Loss of Monopoly Control

You might also focus on the loss of control over one’s copyrights caused by infringement. A copyright is a grant of a limited monopoly which gives the holder the right to control the use of its work. Without a preliminary injunction the copyright holder loses the power to control the exploitation of its property involuntarily ceding the wrongdoer effectively a compulsory license to profit from its infringement until the case is over. Courts find that loss of control results in incalculable damage.

Loss of Incentive to Create

Loss of incentive to create may also win you an injunction. As Salinger noted, copyright provides “individuals a financial incentive to contribute to the store of knowledge.” Infringement damages the incentive. In Warner Bros. v. RDR Books, J.K. Rowling, the author of the Harry Potter series, convinced the court, based solely on her self-serving testimony, that the continued sale of defendant’s unauthorized companion guide to that series would “destroy” Rowling’s incentive to write her own companion guide. That loss of will to create, not easily rebuttable on cross-examination, coupled with the loss of sales resulted from the presence of the infringing guide, were enough to establish irreparable harm even in the absence of the presumption.

Continuing Threat of Further Infringement

Finally, if defendant’s past history of infringement is likely to continue absent a preliminary injunction, irreparable harm will also be present. As Powell v. Walt Disney indicates, a repeat infringer’s convenient plea after being caught “red-handed” that he will reform and infringe no more may fall on unsympathetic ears.

The More Things Change …

In sum, has Salinger “changed the contours of copyright litigation” as two noted and respected commentators have stated in an article published in the  NY Law Journal article on May 21, 2010. Not really. Plaintiffs will have to pay more attention to proof of irreparable harm. But because that harm is usually evident in infringement cases (thus giving rise to the presumption), court are likely to continue to issue preliminary injunctions with the same frequency as they did before.

For more discussion on this subject take a look at the well written article aptly titled “Coping Without the Presumption” by Wade B. Gentz published in the most recent edition of Landslide, an ABA publication, please click here.  For a hard copy of this article as published by the ABA Litigation Section click here. For a copy published in the BNA Patent Trademark & Copyright Journal click here.

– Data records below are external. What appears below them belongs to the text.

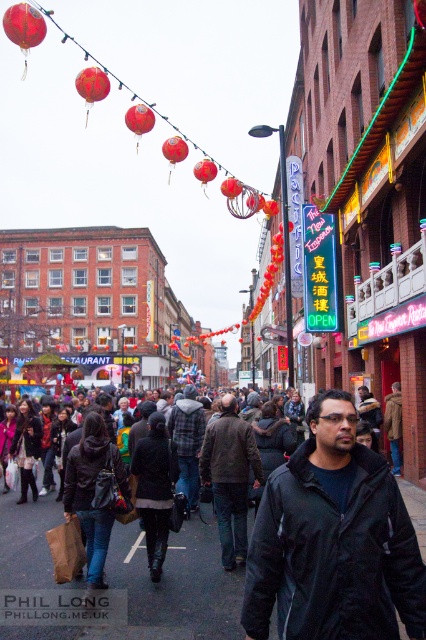
In the scene shown: You are a photographer trying to capture both the matte red lantern at upper center and the red paper lantern at center in a single frame. Considering their sizes, which lantern should you focus on to ensure both fit clearly in the photo?

The matte red lantern at upper center is larger than the red paper lantern at center. To ensure both fit clearly in the photo, focus on the matte red lantern at upper center since it requires more space, and the smaller red paper lantern at center will naturally fit within the frame.

You are standing at the point labeled point (178, 141) and want to walk to the point labeled point (233, 177). Which direction should you move to get closer to your destination?

To move from point (178, 141) to point (233, 177), you should move forward since point (178, 141) is closer to the camera than point (233, 177). Moving forward will take you towards the destination which is further away from the camera.

You are a visitor in Chinatown and notice two red lanterns hanging above the street. The red matte lantern at upper center and the red paper lantern at center. Which one is larger in size?

The red matte lantern at upper center is bigger than the red paper lantern at center.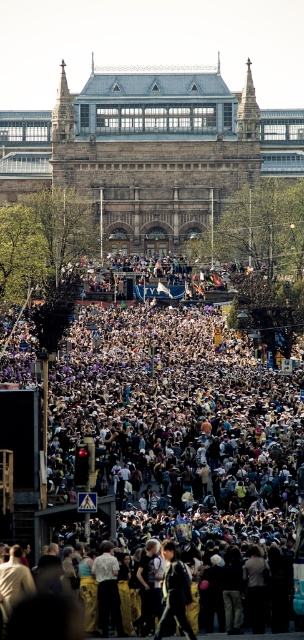
Describe the element at coordinates (169, 436) in the screenshot. I see `white cotton crowd at center` at that location.

Looking at this image, who is more forward, (252, 433) or (186, 577)?

Point (186, 577)

Find the location of a particular element. The image size is (304, 640). white cotton crowd at center is located at coordinates (169, 436).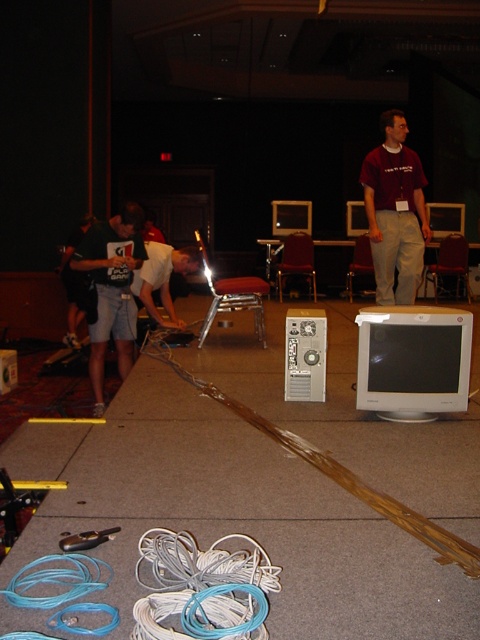
You are setting up a presentation in the conference room and need to hide the cables. Which object between the white rubber wire at lower center and the dark gray shorts at left is lower to the ground and can be easily stepped over?

The white rubber wire at lower center has a lesser height compared to the dark gray shorts at left, so it is lower to the ground and can be easily stepped over.

You are setting up a presentation and need to connect your laptop to the monitor. You see a white rubber wire at lower center and a matte maroon shirt at center. Which object is shorter and can be used to reach the monitor without needing an extension cable?

The white rubber wire at lower center is shorter than the matte maroon shirt at center, so it can be used to reach the monitor without needing an extension cable.

You are a technician who needs to reach the white rubber wire at lower center to fix a connection issue. Considering your height is 1.65 meters, can you safely step over the tangled cables in the foreground without bending down?

The white rubber wire at lower center is 1.70 meters from the viewer. Since your height is 1.65 meters, stepping over the tangled cables in the foreground might be challenging as the distance to the wire is slightly greater than your height. It is advisable to bend down to avoid tripping.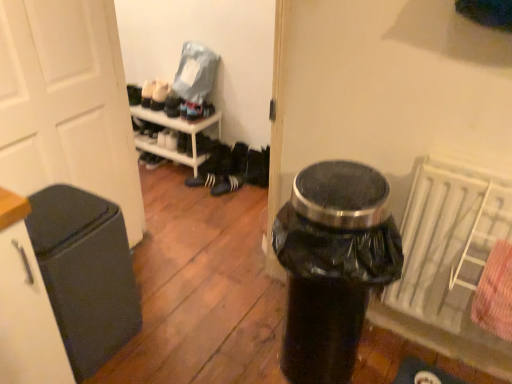
In order to click on black matte trash can at left in this screenshot , I will do `click(85, 273)`.

Looking at this image, what is the approximate width of white matte door at left?

It is 5.09 inches.

Locate an element on the screen. white matte door at left is located at coordinates (67, 103).

Identify the location of shiny black shoe at center. (172, 105).

What do you see at coordinates (180, 126) in the screenshot? I see `white plastic shoe rack at upper center` at bounding box center [180, 126].

Identify the location of black matte sneakers at center, the second footwear from the right. (202, 180).

Image resolution: width=512 pixels, height=384 pixels. What do you see at coordinates (227, 185) in the screenshot?
I see `black suede sneakers at center, the first footwear from the right` at bounding box center [227, 185].

This screenshot has width=512, height=384. Describe the element at coordinates (449, 243) in the screenshot. I see `white textured radiator at right` at that location.

Where is `black matte trash can at left`? black matte trash can at left is located at coordinates (85, 273).

Is white matte cabinet at left oriented towards white matte door at left?

No, white matte cabinet at left is not aimed at white matte door at left.

Is white matte cabinet at left to the left or to the right of white matte door at left in the image?

Based on their positions, white matte cabinet at left is located to the left of white matte door at left.

From the image's perspective, is white matte cabinet at left on white matte door at left?

No, from the image's perspective, white matte cabinet at left is not on top of white matte door at left.

Consider the image. From the image's perspective, which one is positioned lower, black matte trash can at left or shiny black shoe at center?

black matte trash can at left, from the image's perspective.

This screenshot has height=384, width=512. Find the location of `shoe above the black matte trash can at left (from a real-world perspective)`. shoe above the black matte trash can at left (from a real-world perspective) is located at coordinates (172, 105).

Is black matte trash can at left at the right side of shiny black shoe at center?

In fact, black matte trash can at left is to the left of shiny black shoe at center.

Which object is further away from the camera taking this photo, black matte trash can at left or shiny black shoe at center?

Positioned behind is shiny black shoe at center.

Is white plastic shoe rack at upper center completely or partially inside black suede sneakers at center, placed as the 2th footwear when sorted from left to right?

Definitely not — white plastic shoe rack at upper center is not inside black suede sneakers at center, placed as the 2th footwear when sorted from left to right.

Does black suede sneakers at center, placed as the 2th footwear when sorted from left to right, lie in front of white plastic shoe rack at upper center?

No, it is not.

From the image's perspective, which is above, black suede sneakers at center, the first footwear from the right, or white plastic shoe rack at upper center?

From the image's view, white plastic shoe rack at upper center is above.

In terms of size, does black suede sneakers at center, the first footwear from the right, appear bigger or smaller than white plastic shoe rack at upper center?

In the image, black suede sneakers at center, the first footwear from the right, appears to be smaller than white plastic shoe rack at upper center.

Is point (75, 201) positioned before point (17, 143)?

Yes.

Is black matte trash can at left facing away from white matte door at left?

Correct, black matte trash can at left is looking away from white matte door at left.

Is black matte trash can at left inside the boundaries of white matte door at left, or outside?

black matte trash can at left exists outside the volume of white matte door at left.

Does black matte trash can at left have a larger size compared to white matte door at left?

No.

From the picture: Between white textured radiator at right and black suede sneakers at center, the first footwear from the right, which one is positioned behind?

black suede sneakers at center, the first footwear from the right, is further from the camera.

This screenshot has width=512, height=384. Find the location of `the 1st footwear counting from the left of the white textured radiator at right`. the 1st footwear counting from the left of the white textured radiator at right is located at coordinates (227, 185).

4 thoughts on “Don’t Despair: Even Without a Presumption of Irreparable Harm You Are Still Likely to Win a Preliminary Injunction in Copyright Litigation after Establishing a Likelihood of Infringement

  1. Hi, Andy,

    This is a great site–and also very attractive presentation graphically!
    I have a question re. fair use:
    In Title 17, Section 107, the second factor to be considered is when there is a question about whether the use is fair is:
    (2) the nature of the work.
    I have never understood what that means–can you please explain?
    Thank you, and best regards,


  2. Hi Teri:
    This 2nd factor is typically the least determinative in fair use analysis. It requires the court to determine “the nature of the copyrighted work.” As Robert Clarida states in his fine book, Copyright Law Deskbook, this factor reduces to one of 3 subsidiary questions:

    a. is plaintiff’s work published or unpublished? Defendants are allowed a broader scope of fair use for unpublished works;
    b. is plaintiff’s work factual or creative; this is probably the most important question and here defendants are allowed a broader scope of fair use for factual works rather than creative ones; and
    c. is plaintiff’s work available or out of print; defendants are allowed a broader scope of fair use for out of print works than for readily available ones.

    Keep in mind that just because defendant’s work is factual (rather than creative) does not always mean it is fair use. If a defendant captures the heart of plaintiff’s work that may tilt the scales towards a finding of no fair use even though both works are factual.

    Hope this helps. But predictions about any fair use outcome are not for the faint of heart. This is a fact specific area where broad generalizations are not very useful.